Ferolito disputes that Beverage Mar¬keting missed out on any opportunities or that it faced a cash crunch, Gravante said. More fundamentally, he disputed whether his client ever agreed to equally finance the company. If Ferolito did make such an oral promise, the deal was made void by their 1998 written agreement, signed when Ferolito left for Florida, Gravante argues.

“There is absolutely no evidence this agreement existed,” Gravante said. “But if they want to make it into a ‘John Ferolito is a bad man’ kind of case, then we have more than enough ammunition with respect to Mr. Vultaggio to make sure that backfires on them.”

WASTE, MISMANAGEMENT, LOOTING

He referred to allegations of waste, mismanagement, looting and self-dealing by Vultaggio. In court papers, Ferolito contends that Vultaggio put on the payroll his personal architect, so he could deduct his fees as a business expenses; and his chef, who secured health insurance as a result. Vultaggio also is alleged to have hired his sons, Wesley and Spencer, and paid them salaries, even though they were part owners. Vultaggio is alleged to have halted independent audits of the Arizona companies from 2008 through 2010.
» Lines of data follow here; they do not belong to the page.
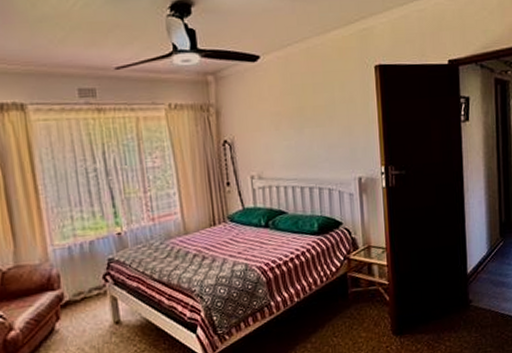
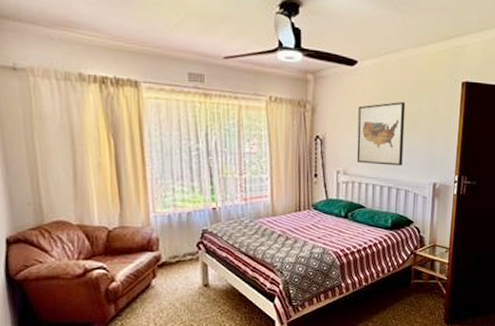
wall art: none [266,94,322,165] -> present [356,102,406,166]

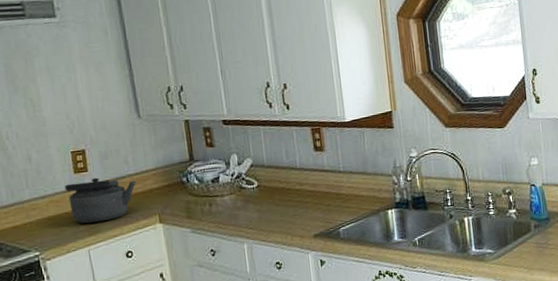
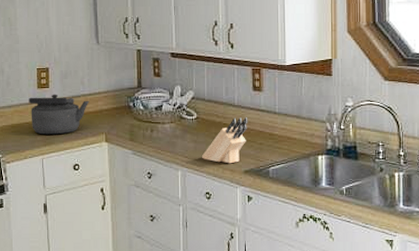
knife block: none [267,180,313,230] -> present [201,117,248,164]

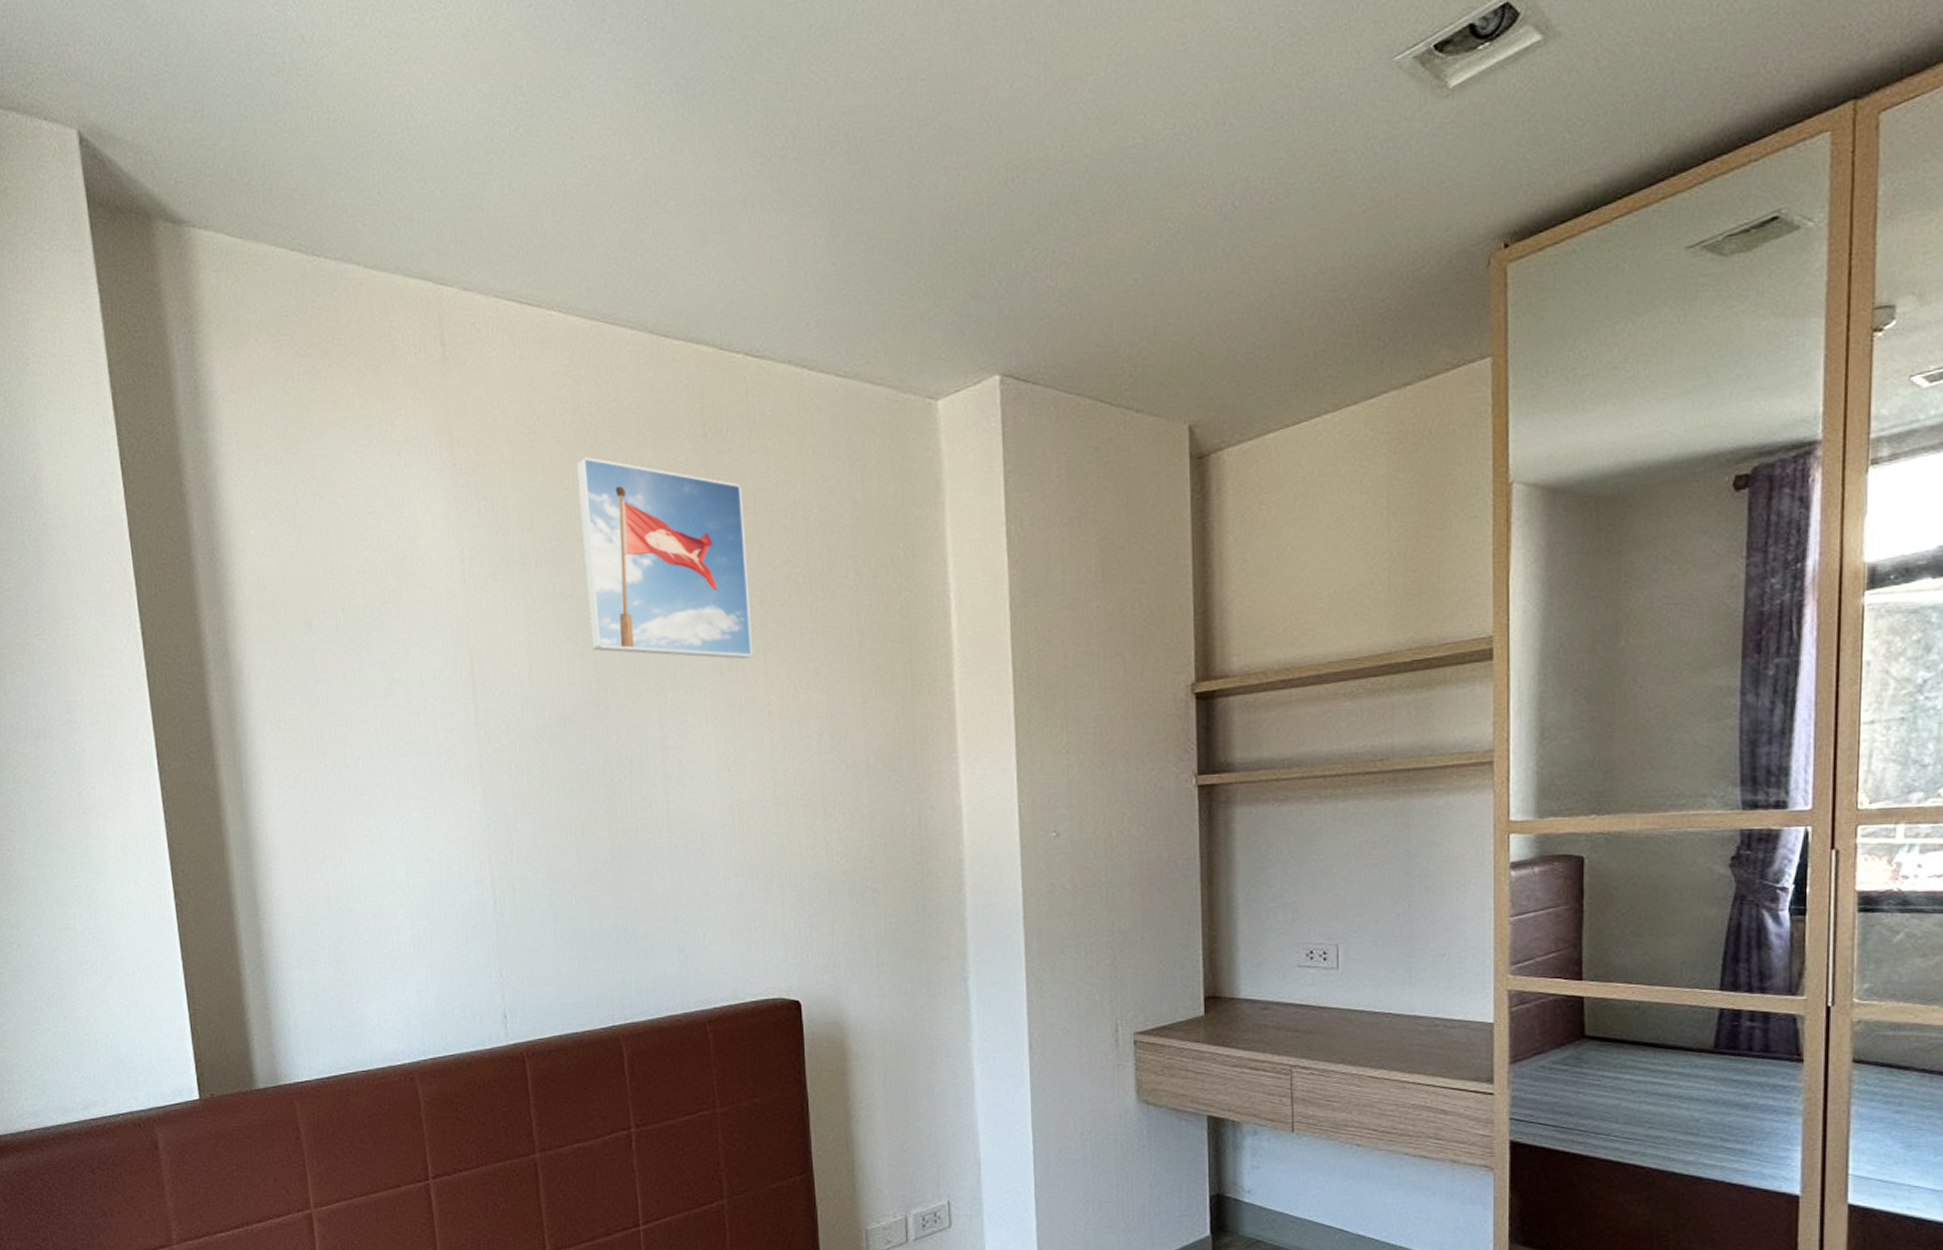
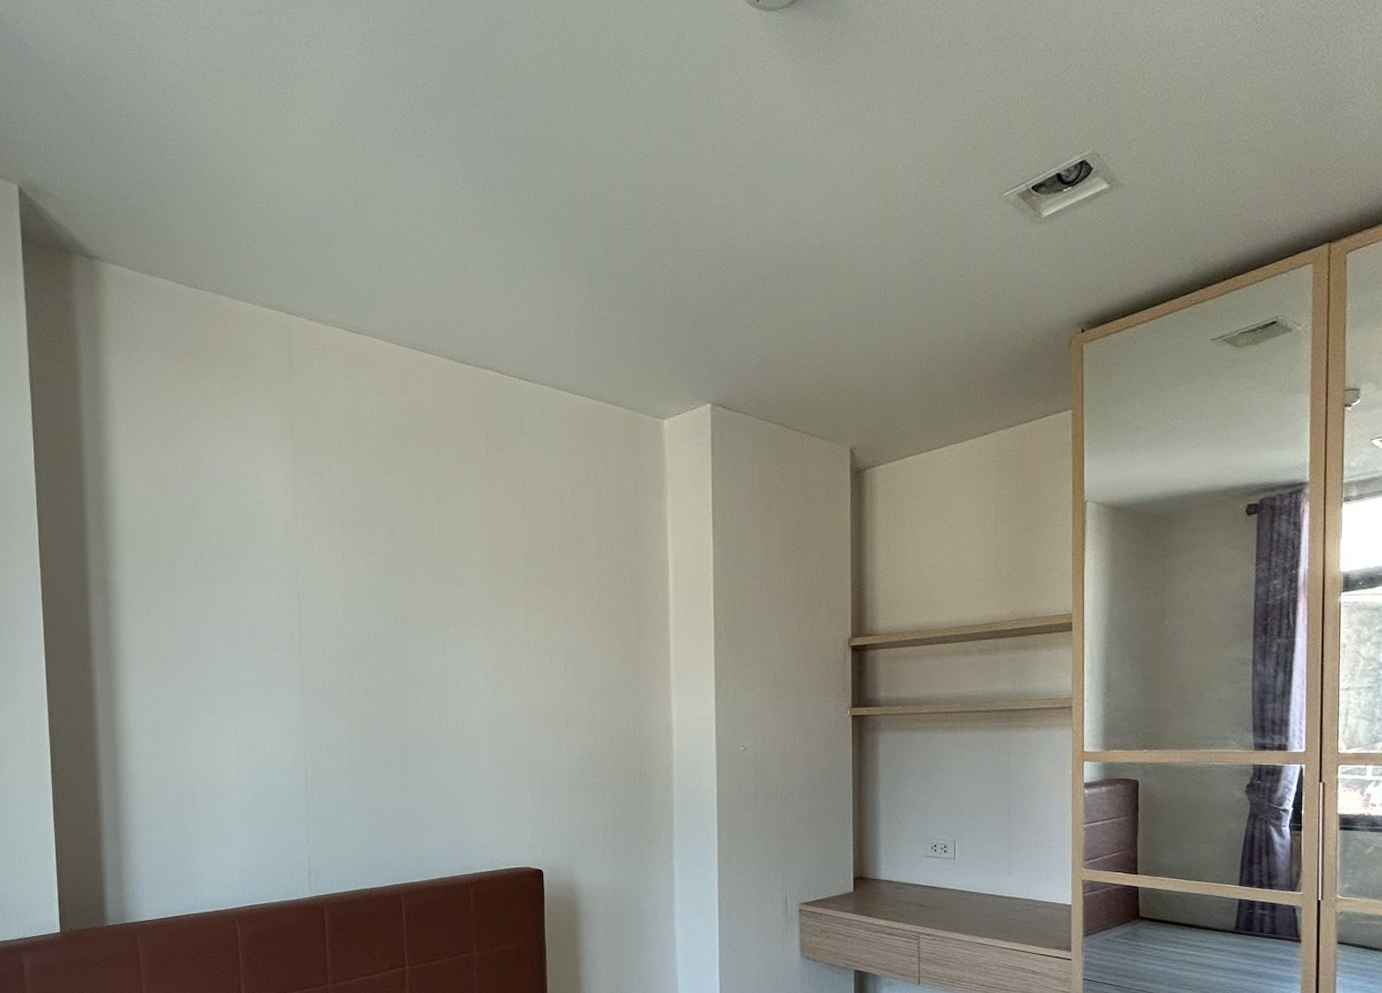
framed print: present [576,456,754,660] -> none [388,448,517,606]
Solomon called those allegations “irrelevant,” but whatever testimony emerges on those points could affect the valuation proceedings. Shulman, the New York County judge, has indicated that he considers questions of misconduct, waste and excessive expenses relevant to the company’s value.

It remains unclear whether Vultaggio personally could afford to buy out Ferolito if the company is worth billions. According to Solomon, the court could allow him to pay Ferolito over time.

Either way, a high valuation could force a sale of some or all of the company. As recently as March 2011, court records showed that Tata was still interested. But with appeals almost guaranteed in either trial, the Indian conglomerate will have to wait to find out whether it or anyone else will be allowed to purchase one of the largest beverage companies in the United States.